== Tugas Anda ==
Tuliskan lanjutan teks berita tentang dampak Putusan MK Nomor 135/PUU-XXII/2024 bagi legislatif Aceh, dimulai tepat setelah kalimat terakhirnya.

[Bacaan untuk Ditelaah]

DIALEKSIS.COM | Banda Aceh - Dosen Fakultas Ilmu Sosial dan Ilmu Politik (FISIP) UIN Ar-Raniry, Ramzi Murziqin, menyoroti keanomalian serius yang muncul dari Putusan Mahkamah Konstitusi (MK) Nomor 135/PUU-XXII/2024 terkait pemisahan Pemilu Serentak Nasional dan Pemilu Serentak Lokal. Menurutnya, amar putusan tersebut berdampak langsung pada tata kelola politik Aceh yang memiliki lanskap berbeda dibanding daerah lain di Indonesia.
Ramzi menilai, meski putusan itu memastikan pemenuhan prinsip konstitusional lima tahunan untuk pemilihan Presiden, DPR RI dan DPD pada Pemilu 2029, namun MK tidak memberi kejelasan mengenai mekanisme pengisian kursi legislatif daerah, khususnya DPRA dan DPRK. Padahal posisi lembaga legislatif di Aceh memiliki kekhususan tersendiri dalam kerangka Undang-Undang Pemerintahan Aceh (UUPA).

[/Bacaan untuk Ditelaah]
[Data yang Diberikan]

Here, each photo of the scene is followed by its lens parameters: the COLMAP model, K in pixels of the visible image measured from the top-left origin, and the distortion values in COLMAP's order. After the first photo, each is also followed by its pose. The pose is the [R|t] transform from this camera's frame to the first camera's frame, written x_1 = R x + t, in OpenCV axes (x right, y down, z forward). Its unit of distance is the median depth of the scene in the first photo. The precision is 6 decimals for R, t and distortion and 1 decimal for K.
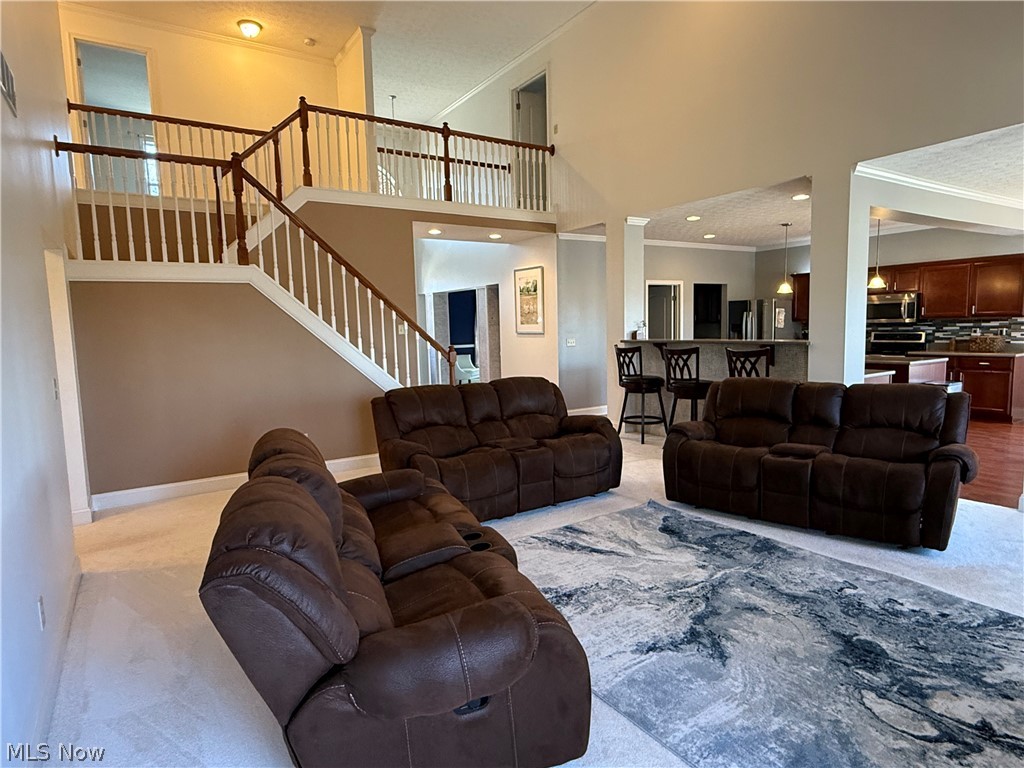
lens RADIAL K [[591.5, 0, 514.7], [0, 591.5, 392.2], [0, 0, 1]] dist [0.004389, -0.003151]
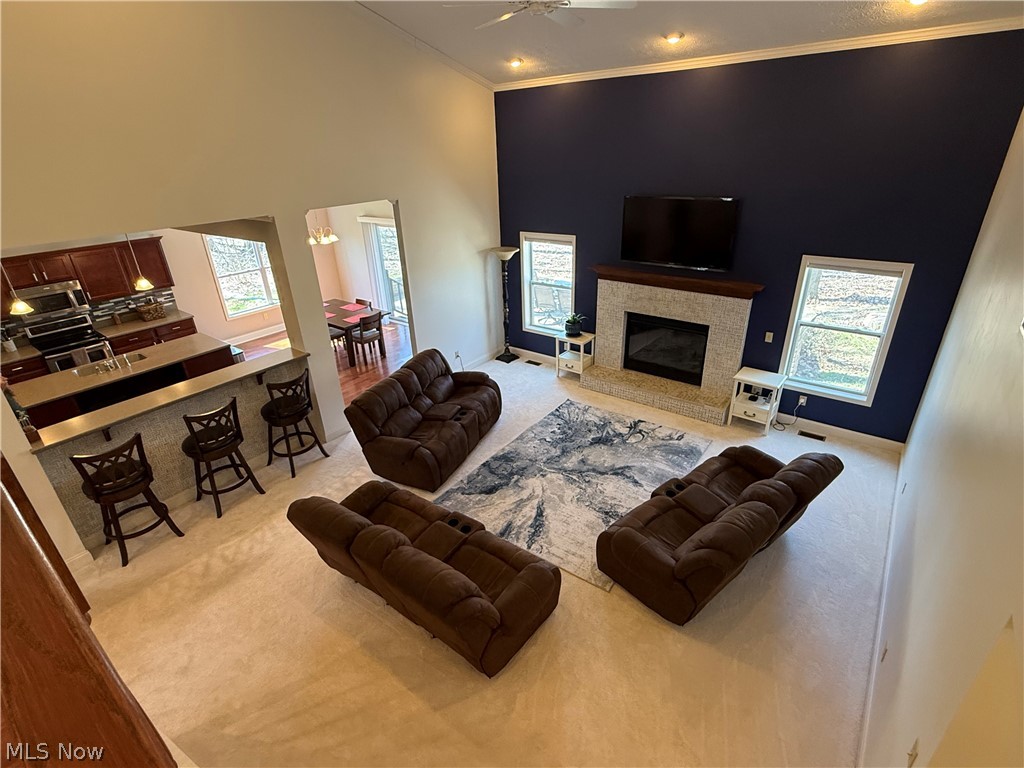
lens RADIAL K [[503.7, 0, 514.9], [0, 503.7, 381.3], [0, 0, 1]] dist [-0.003479, 0.002290]
pose [[-0.330692, -0.364532, 0.870494, -0.771967], [0.149549, 0.890493, 0.429719, -0.554537], [-0.931814, 0.272286, -0.239964, 1.145516]]
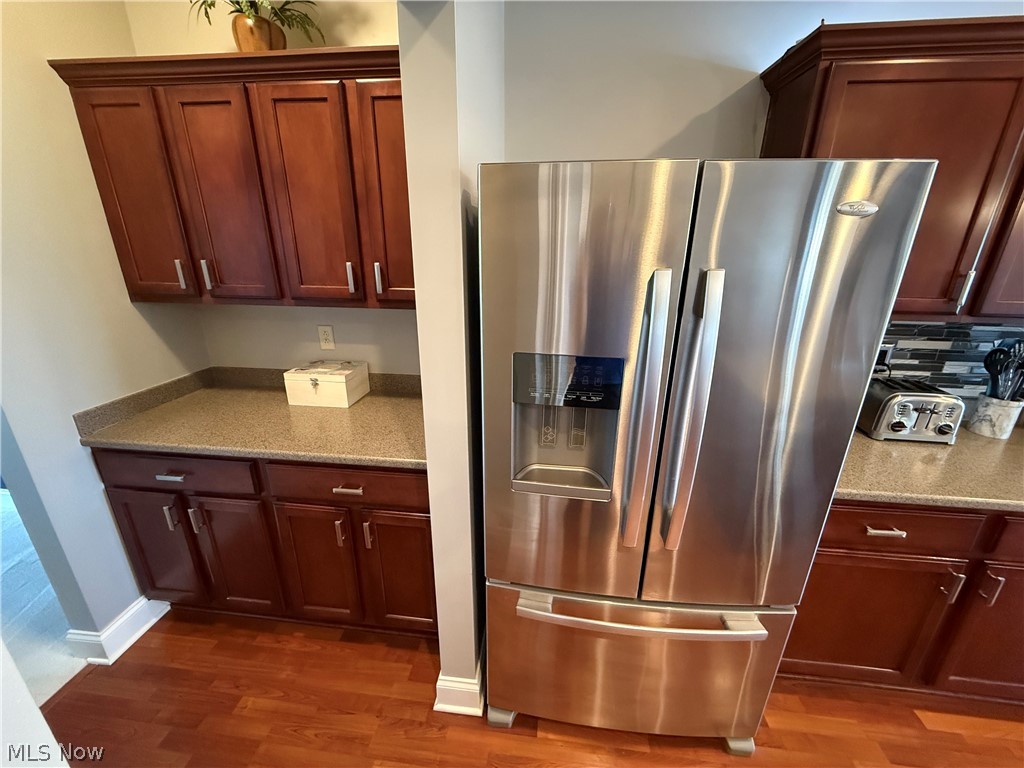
lens RADIAL K [[411.5, 0, 516.4], [0, 411.5, 381.5], [0, 0, 1]] dist [0.002461, 0.000817]
pose [[0.636746, -0.214117, 0.740748, 0.755570], [0.058991, 0.971383, 0.230074, -0.332883], [-0.768814, -0.102801, 0.631156, 2.403815]]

[/Data yang Diberikan]

== Jawaban ==
“Pasal 22E UUD 1945 mengatur bahwa pemilu diselenggarakan setiap lima tahun. Pemilu pusat aman, jadwalnya jelas. Namun untuk Aceh, MK 135 tidak memuat satu pun pedoman bagaimana mengisi kursi DPRA dan DPRD ketika pemilu daerah dipisahkan dari pemilu nasional. Kekosongan norma ini berpotensi memunculkan kekacauan tata kelola pemerintahan,” kata Ramzi kepada Dialeksis, Minggu (23/11).
Ramzi menjelaskan Aceh memiliki desain politik yang tidak identik dengan provinsi lain. DPRA bukan sekadar DPRD provinsi, melainkan lembaga dengan kewenangan legislasi yang bersentuhan langsung dengan implementasi kekhususan Aceh, termasuk qanun, perjanjian damai, dan pengaturan adat.
Karena amar MK 135 tidak menjelaskan apakah masa jabatan legislatif daerah diperpanjang atau diperpendek, tidak pula menjelaskan kapan Pemilu Lokal akan digelar setelah dipisahkan, maka Aceh menghadapi risiko kekosongan legitimasi legislatif.
“Jika masa jabatan DPRA berakhir tetapi pemilu legislatif lokal baru digelar dua atau tiga tahun setelahnya, siapa yang memegang mandat rakyat? Ini persoalan serius yang tidak bisa dibiarkan mengalir tanpa aturan,” ujarnya.
Selain itu, tanpa aturan transisi, pemerintah pusat maupun Pemerintah Aceh dapat dipaksa mengambil keputusan ad hoc, seperti perpanjangan masa jabatan legislatif atau pengisian kursi sementara. Kebijakan semacam itu berpotensi memicu konflik politik baru dan sengketa hukum lanjutan.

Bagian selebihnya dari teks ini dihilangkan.